Die Markterkundung kann auch elektronisch durchgeführt werden. In geeigneten Fällen kann sie auch vornehmlich digital durchzuführen sein. Sie kann dann neben Online-Marktplätzen und sonstigen geeigneten digitalen Plattformen etwa auch spezifische Fach- und Vergleichsportale und Unternehmenswebseiten umfassen. Eine Erkundung auf anderem Wege, etwa telefonisch oder in einschlägigen Fachzeitschriften, ist weiterhin möglich und geeignet. Insbesondere zur Vorbereitung komplexer Verfahren können auch strukturierte Gespräche und Interviews unter Beachtung der einem potentiellen Vergabeverfahren vorwirkenden Grundsätze der Gleichbehandlung, Diskriminierungsfreiheit und Transparenz geboten sein.
Ziel der Markterkundung ist es, einen geeigneten und aktuellen Überblick über den möglichen Beschaffungsgegenstand zu erhalten. Zur Recherche nachhaltiger Leistungen eignen sich das Internetangebot der Kompetenzstelle für nachhaltige Beschaffung unter www.nachhaltige-beschaffung.info, für innovative Leistungen unter anderem der Marktplatz der Innovationen des Kompetenzzentrums für innovative Beschaffung KOINNO unter https://app.koinnovationsplatz.de/marktplatz-der-innovationen.

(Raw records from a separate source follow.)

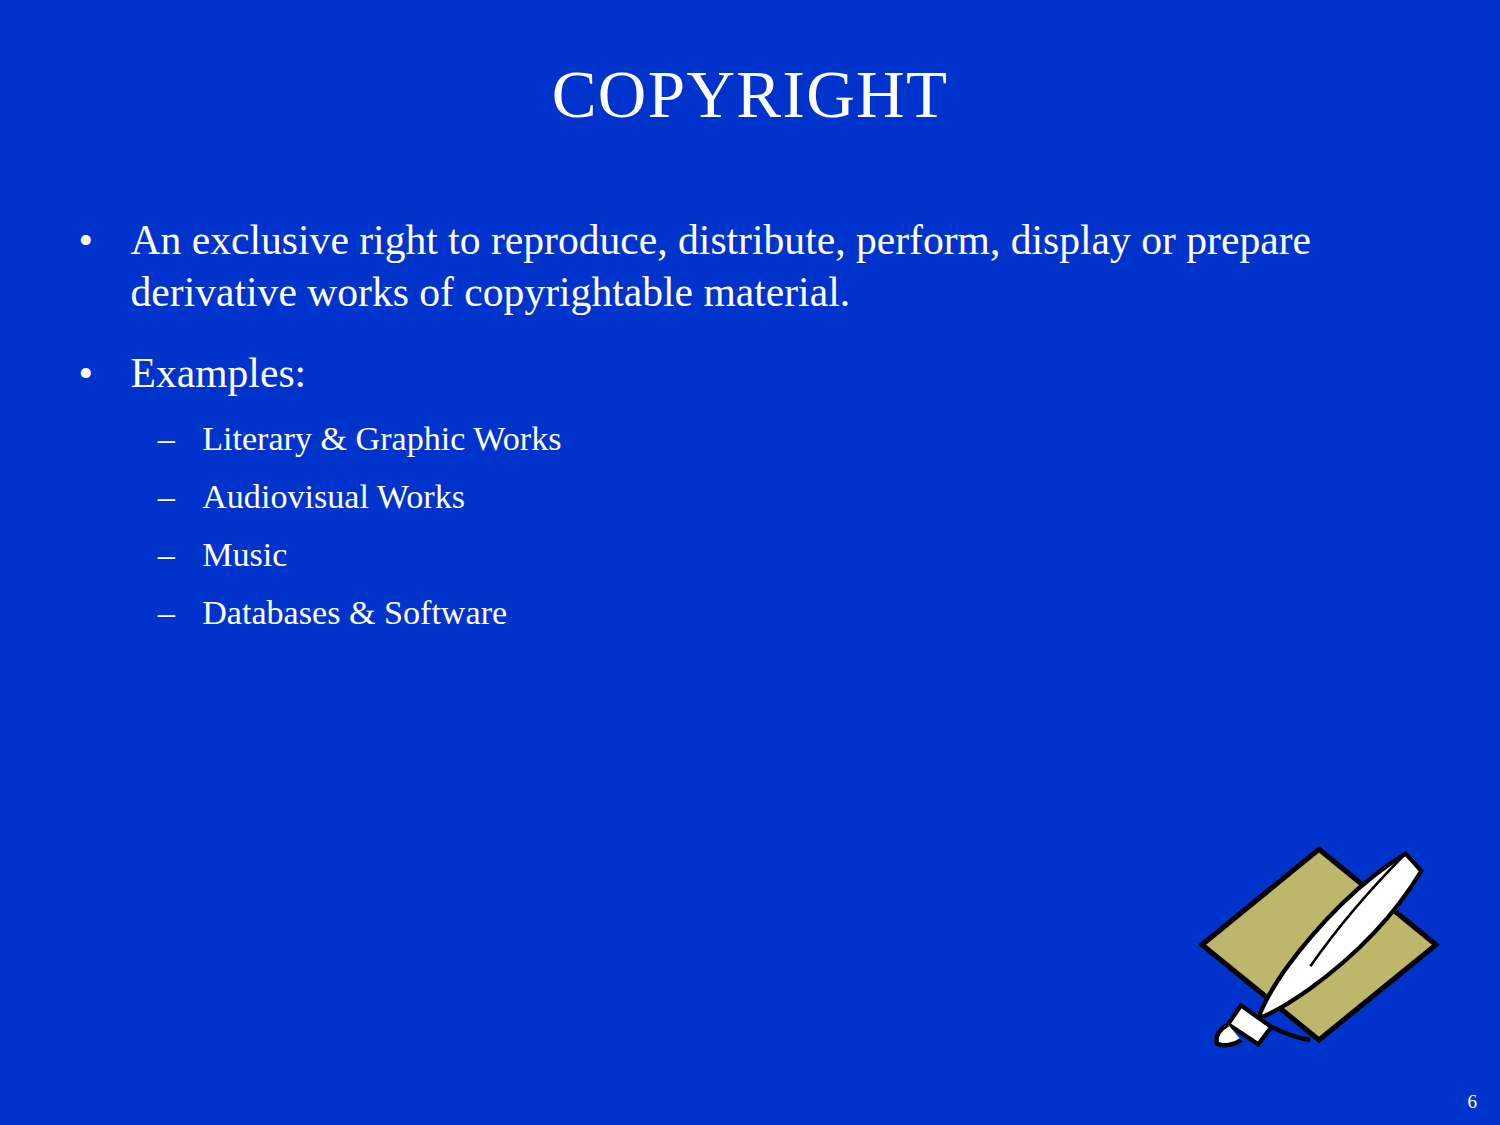COPYRIGHT
An exclusive right to reproduce, distribute, perform, display or prepare derivative works of copyrightable material.
Examples:
Literary & Graphic Works
Audiovisual Works
Music
Databases & Software
6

Quelle: Gesetzentwurf der Bundesregierung eines Gesetzes zur Beschleunigung der Vergabe öffentlicher Aufträge vom 01.10.2025 (Drucksache 21/1934)
Zu Absatz 2
Absatz 2 überführt den Regelungsgehalt des bisherigen § 2 EG Absatz 3 VOL/A in diese Vergabeverordnung. Die Vorschrift stellt klar, dass die Durchführung eines Vergabeverfahrens zur reinen Markterkundung oder zum Zwecke der Kosten- oder Preisermittlung, d. h. zu vergabefremden Zwecken, wie bisher unzulässig ist.